Выбрать главу

Изучать в аквариумах красочных рыб коралловых рифов я начал несколькими годами раньше, и руководил мною в этом – наряду с эстетической радостью от их чарующей красоты – мой «нюх» на интересные биологические проблемы. Больше всего волновал меня вопрос: зачем же все-таки эти рыбы так ярки?

Когда биолог ставит вопрос в такой форме – «зачем?» – он вовсе не стремится постичь глубочайший смысл мироздания вообще и отдельного явления в частности; постановка вопроса гораздо скромнее: он хотел бы узнать нечто совсем простое и в принципе всегда поддающееся исследованию. С тех пор как благодаря Чарлзу Дарвину мы знаем об историческом становлении мира организмов и даже, более того, кое-что о причинах этого становления, вопрос «зачем?» означает для нас нечто вполне определенное. Мы знаем, что причиной изменения формы органа является его функция. Лучшее – всегда враг хорошего. Если незначительное, само по себе случайное наследственное изменение делает какой-либо орган хоть немного лучше и эффективнее, носитель этого признака и его потомки составляют всем своим не столь одаренным собратьям по виду конкуренцию, которой те выдержать не могут. Рано или поздно они исчезают с лица земли. Этот вездесущий процесс называется естественным отбором. Отбор – один из двух Великих Конструкторов Эволюции; второй, доставляющий ему материал, – Изменчивость, или мутация, необходимость которой Дарвин с гениальной прозорливостью постулировал в то время, когда ее существование еще не было доказано.
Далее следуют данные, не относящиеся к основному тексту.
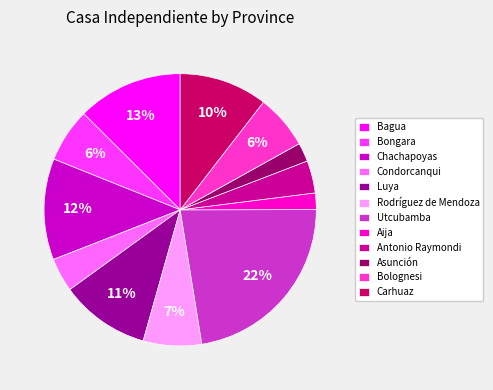

To the nearest percent, what percentage of the pie is Asunción?

2%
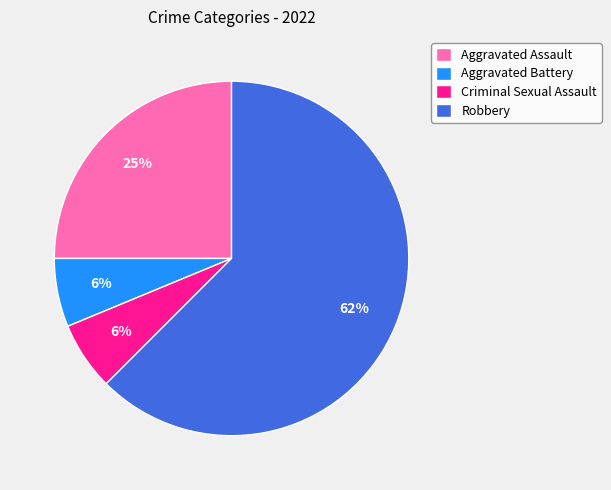

Is the sum of Robbery and Criminal Sexual Assault greater than half?

Yes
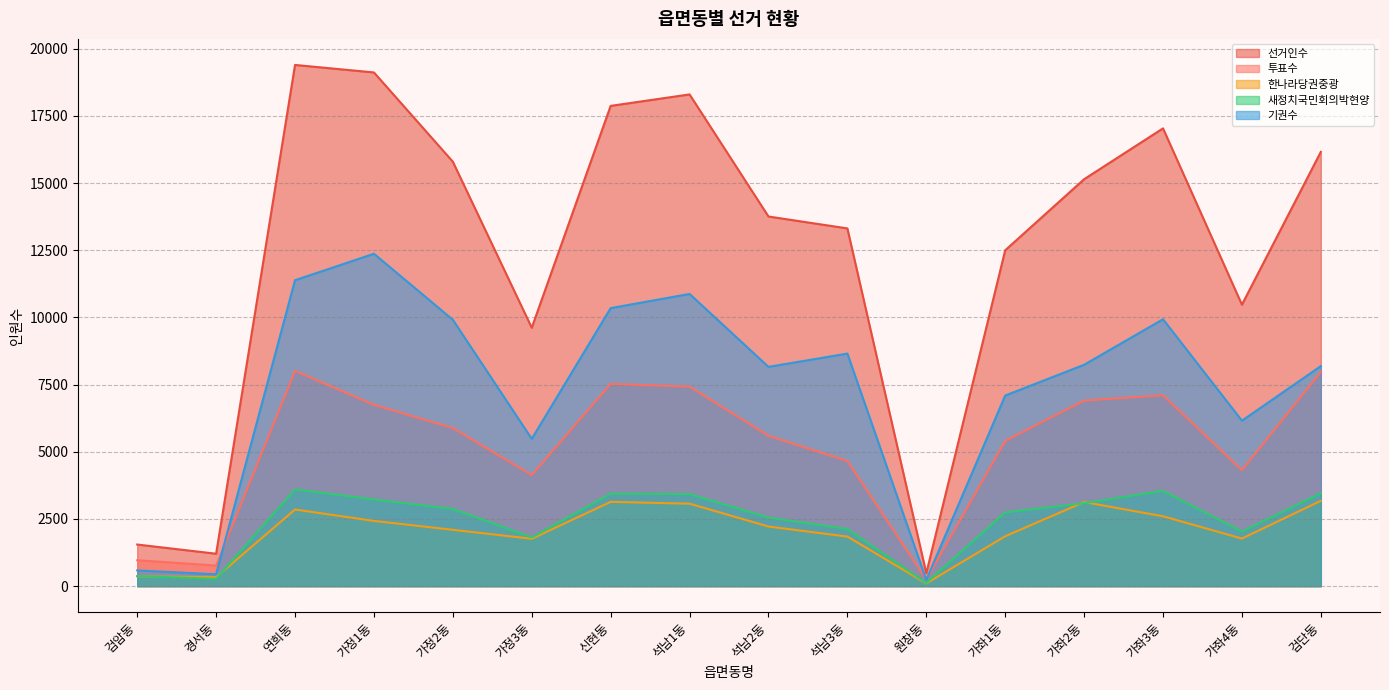

What is the minimum value shown in the chart?

101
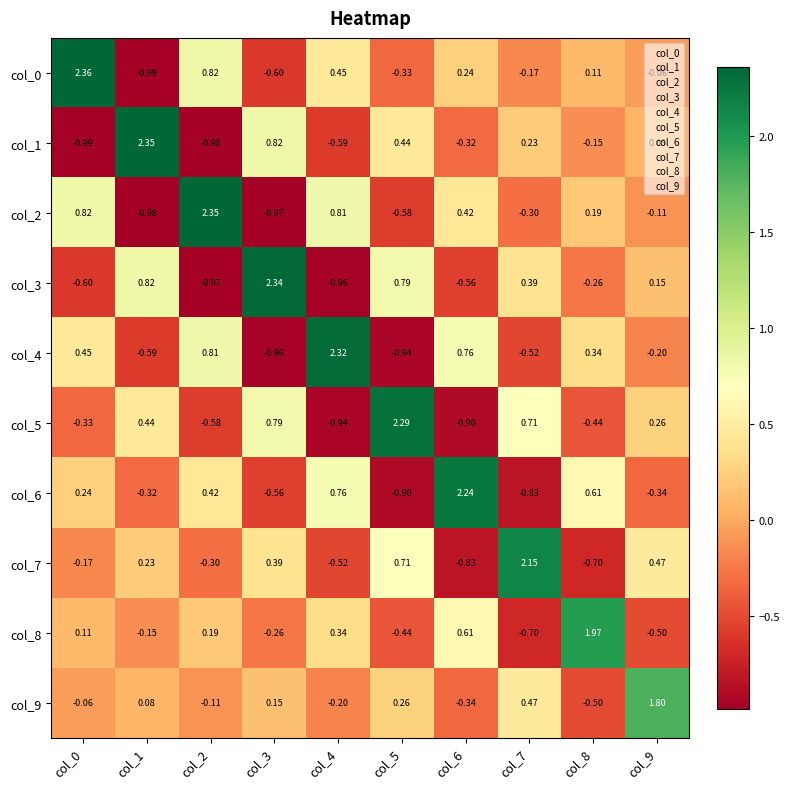

Is the value of col_3 at col_1 greater than the value of col_9 at col_2?

Yes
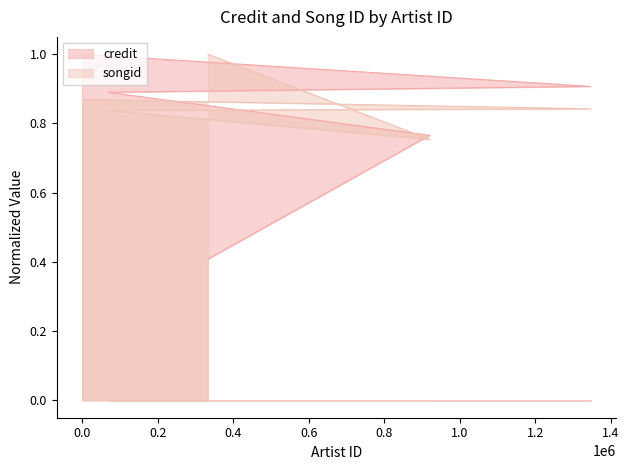

Which series has the largest range (max minus min)?

credit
Все бесчисленное множество сложных и целесообразных конструкций животных и растений всевозможнейших видов обязано своим существованием терпеливой работе Изменчивости и Отбора в течение многих миллионов лет. В этом мы убеждены теперь больше, чем был убежден сам Дарвин, и, как мы вскоре увидим, с большим основанием. То, что все многообразие форм жизни, чья гармоническая соразмерность вызывает благоговение, а красота восхищает эстетическое чувство, возникло таким прозаическим и, главное, причинно обусловленным путем, некоторых может разочаровать. Но для естествоиспытателя тот факт, что Природа создает все свои высокие ценности, не нарушая собственных законов, – источник постоянного, никогда не ослабевающего восхищения.

На наш вопрос «зачем?» можно получить разумный ответ лишь в случае, если оба Великих Конструктора работали так, как описано выше. Он равнозначен вопросу о функции, служащей сохранению вида. Когда на вопрос: «Зачем кошкам острые кривые когти?» мы отвечаем просто «Чтобы ловить мышей», это вовсе не говорит о приверженности к метафизической телеологии, а означает лишь, что ловля мышей является специальной функцией, важность которой для сохранения вида выработала у всех кошек именно такую форму когтей. Но когда изменчивость, действуя в одиночку, приводит к чисто случайным результатам, тот же вопрос не получает разумного ответа. Например, у домашних кур и у других одомашненных животных, живущих под защитой человека, «выключившей» естественный отбор по защитной окраске, можно встретить всевозможные пестрые и пятнистые расцветки, и бессмысленно спрашивать, зачем эти животные так окрашены. Если же мы встречаем высокодифференцированные правильные образования, крайне маловероятные именно из-за их соразмерности – как, например, сложная структура какого-нибудь птичьего пера или инстинктивного способа поведения, – то случайность их возникновения можно исключить. Тогда мы должны спросить, какое селекционное давление привело к появлению этих образований – иными словами, зачем они нужны. Задавая такой вопрос, мы вправе надеяться на понятный ответ, потому что уже получали такие ответы очень часто, а при достаточном усердии почти всегда. Те немногие исключения, когда исследования не дали нам – или еще не дали – ответа на этот важнейший из всех биологических вопросов, ничего не меняют. Зачем, например, нужна моллюскам изумительная форма и расцветка раковин? Ведь их собратья по виду не смогли бы их увидеть своими слабыми глазами, даже если бы они не были спрятаны, как часто бывает, в складках мантии, да еще и окутаны темнотой морского дна.